A self-contained deep-dive from the canonical Math from Foundations to Machine Learning curriculum.

  • Difficulty: Intermediate-Advanced
  • Time: 16-28 hours
  • Language: Python (alternatives: JavaScript, Julia, R)
  • Prerequisites: Projects 3-4
  • Merged from: HS P02, HS P19; ML-Math P02

What You Will Build

Build a safe multi-function graphing and analysis workbench. Parse expressions without arbitrary execution, establish a requested plotting window, determine valid sample points, and draw functions with axes and labels. Then add structural diagnostics: approximate roots and intercepts, increasing/decreasing sample intervals, piecewise boundaries, composition, candidate inverse windows, asymptotic trends, singularities, holes, and jump discontinuities. Parameter sweeps should show how transformations such as a*f(b(x-h))+k affect shape. Every feature report must state whether it is exact from structure or estimated from sampling.

Real World Outcome

A command can compare 1/x, (x^2-1)/(x-1), and a piecewise function on the same fixed grid. The output saves a plot without drawing false lines across singularities and prints domain exclusions, approximate zeros, suspicious discontinuities, and confidence/step-size notes. A parameter animation or set of plots demonstrates horizontal/vertical scale, reflection, and translation with reproducible colors and bounds.

Core Question

What can a graph reveal about a function’s structure, and which apparent features are artifacts of finite sampling rather than mathematical facts?

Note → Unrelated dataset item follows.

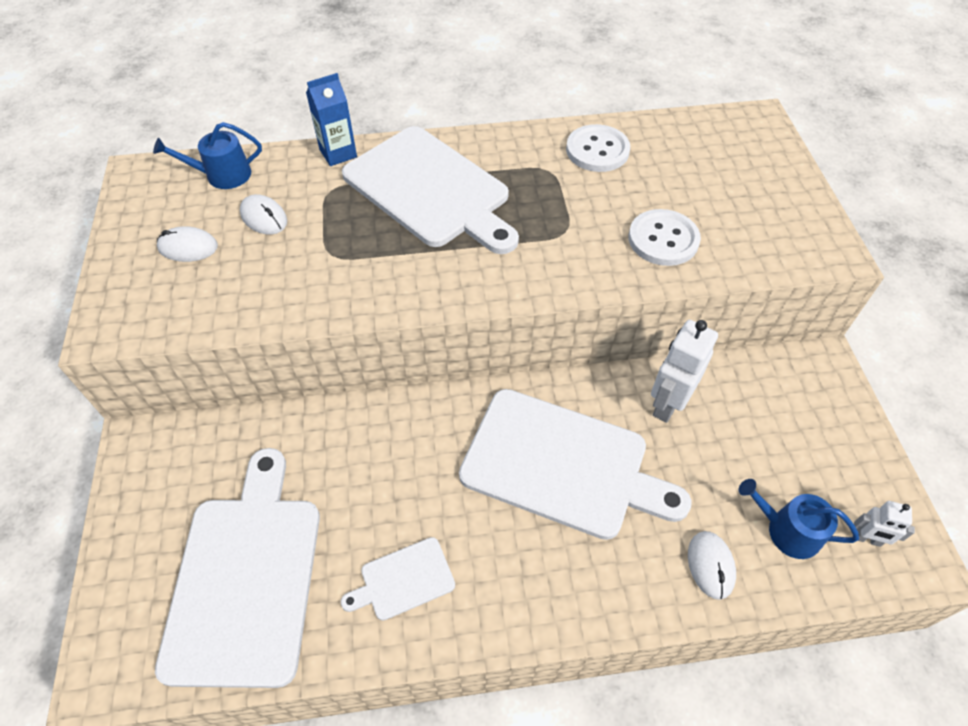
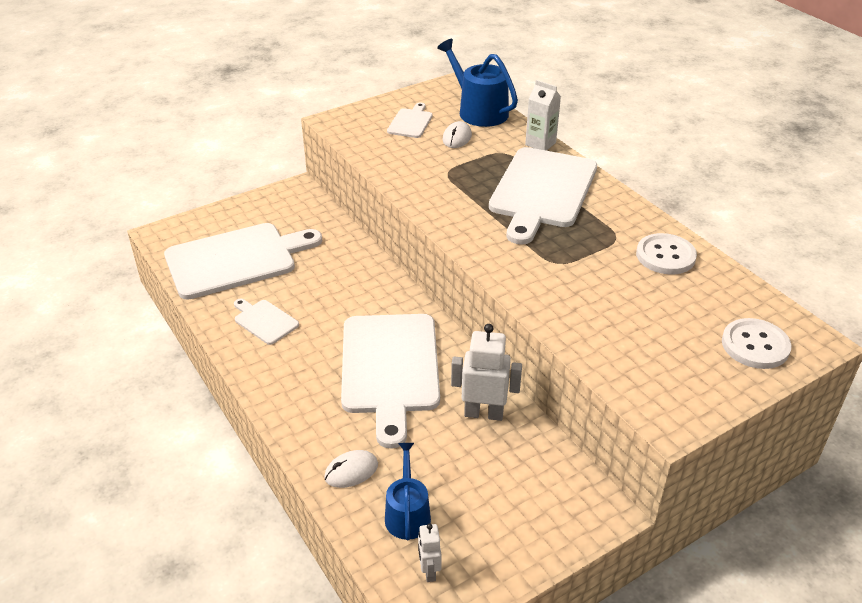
camera: 65 degrees right, 15 degrees down
blue watering can [153,122,262,189] -> blue watering can [437,39,518,127], size x1.58
white mouse [157,226,218,262] -> white cutting board [387,103,433,138]
blue carton [306,73,357,166] -> white carton [525,80,561,151]
white button [629,209,701,266] -> white button moved to [722,318,792,369]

Concepts You Must Understand First

  1. Function, domain, and range: a rule plus permitted inputs, not merely a formula.
  2. Composition and inverses: inverses require one-to-one behavior on the chosen domain.
  3. Transformations and piecewise definitions: shifts, scales, reflections, and boundary rules. See Orland, Math for Programmers.
  4. Continuity and asymptotes: holes, jumps, vertical singularities, and end behavior.
  5. Sampling and numerical feature detection: a sign change suggests a root but can miss tangencies or cross a pole.

Build Milestones

  1. Reuse or adapt the safe expression parser, evaluate over a deterministic grid, and mask domain errors.
  2. Plot multiple functions while splitting line segments around invalid values or implausibly large jumps.
  3. Detect approximate intercepts, sign changes, local direction changes, and suspicious discontinuities.
  4. Add piecewise definitions, composition, domain diagnostics, and interval-based inverse checks.
  5. Implement parameter sweeps and generate a structured analysis report with accuracy caveats.

Hints in Layers

  1. Return (value, status) for every sample so an invalid domain is data, not an exception that ends the run.
  2. Detect features with brackets first, then refine them; never call a coarse-grid estimate exact.
  3. Keep symbolic domain rules for common functions (sqrt, denominator, log) alongside numerical probes.

Common Pitfalls and Debugging

  • Symptom: a vertical line appears across x=0 for 1/x. Cause: the plot connected samples on opposite sides of a pole. Fix: break segments at invalid points and large jumps.
  • Symptom: (x-1)^2 has no reported root. Cause: sign-change detection misses tangent roots. Fix: also search local minima of |f(x)| and label them candidates.
  • Symptom: an inverse is claimed for x^2 over all reals. Cause: global one-to-one behavior was not checked. Fix: require a monotonic restricted interval.

Definition of Done

  • Expressions are evaluated safely on a deterministic grid with domain failures isolated.
  • Plots avoid connecting across known or detected discontinuities.
  • Reports cover roots/intercepts, transformations, domain, piecewise boundaries, and asymptotic clues.
  • Composition and restricted inverse behavior have tested examples.
  • Every numerical inference includes resolution or tolerance limitations.
  • Parameter sweeps are reproducible and visibly demonstrate transformations.